Given data:
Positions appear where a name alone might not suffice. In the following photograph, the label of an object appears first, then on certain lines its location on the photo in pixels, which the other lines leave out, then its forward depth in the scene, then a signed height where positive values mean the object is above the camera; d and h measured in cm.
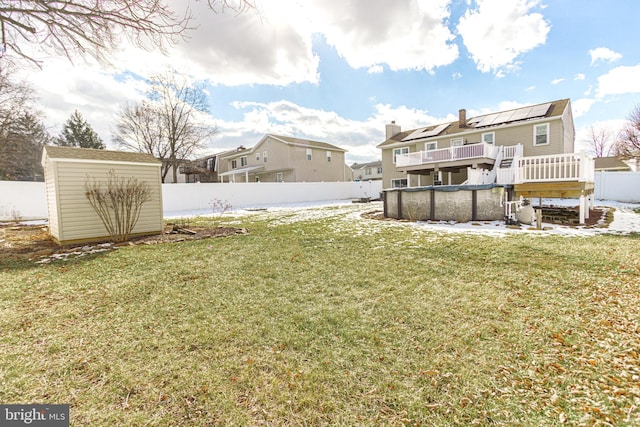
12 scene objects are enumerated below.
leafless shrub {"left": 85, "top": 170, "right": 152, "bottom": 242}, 766 +16
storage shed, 742 +75
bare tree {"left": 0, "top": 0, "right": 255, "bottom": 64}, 497 +361
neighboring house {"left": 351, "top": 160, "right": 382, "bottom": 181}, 4547 +486
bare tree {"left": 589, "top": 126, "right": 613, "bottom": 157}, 3393 +653
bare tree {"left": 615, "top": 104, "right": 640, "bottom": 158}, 2177 +459
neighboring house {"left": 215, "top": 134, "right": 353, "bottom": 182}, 2769 +430
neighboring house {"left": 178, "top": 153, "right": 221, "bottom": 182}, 3605 +440
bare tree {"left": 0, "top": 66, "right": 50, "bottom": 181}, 1648 +575
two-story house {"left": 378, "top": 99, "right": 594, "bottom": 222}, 912 +257
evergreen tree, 3284 +901
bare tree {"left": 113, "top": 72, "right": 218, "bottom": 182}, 2531 +788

Task statement: Beginning with the line that holds "storage shed, 742 +75", copy the entries exactly to their last line, and leave out every earlier line.

Output of the task:
storage shed, 742 +75
bare tree {"left": 0, "top": 0, "right": 255, "bottom": 64}, 497 +361
neighboring house {"left": 351, "top": 160, "right": 382, "bottom": 181}, 4547 +486
bare tree {"left": 589, "top": 126, "right": 613, "bottom": 157}, 3393 +653
bare tree {"left": 615, "top": 104, "right": 640, "bottom": 158}, 2177 +459
neighboring house {"left": 215, "top": 134, "right": 353, "bottom": 182}, 2769 +430
neighboring house {"left": 178, "top": 153, "right": 221, "bottom": 182}, 3605 +440
bare tree {"left": 0, "top": 66, "right": 50, "bottom": 181}, 1648 +575
two-story house {"left": 378, "top": 99, "right": 594, "bottom": 222}, 912 +257
evergreen tree, 3284 +901
bare tree {"left": 113, "top": 72, "right": 218, "bottom": 182}, 2531 +788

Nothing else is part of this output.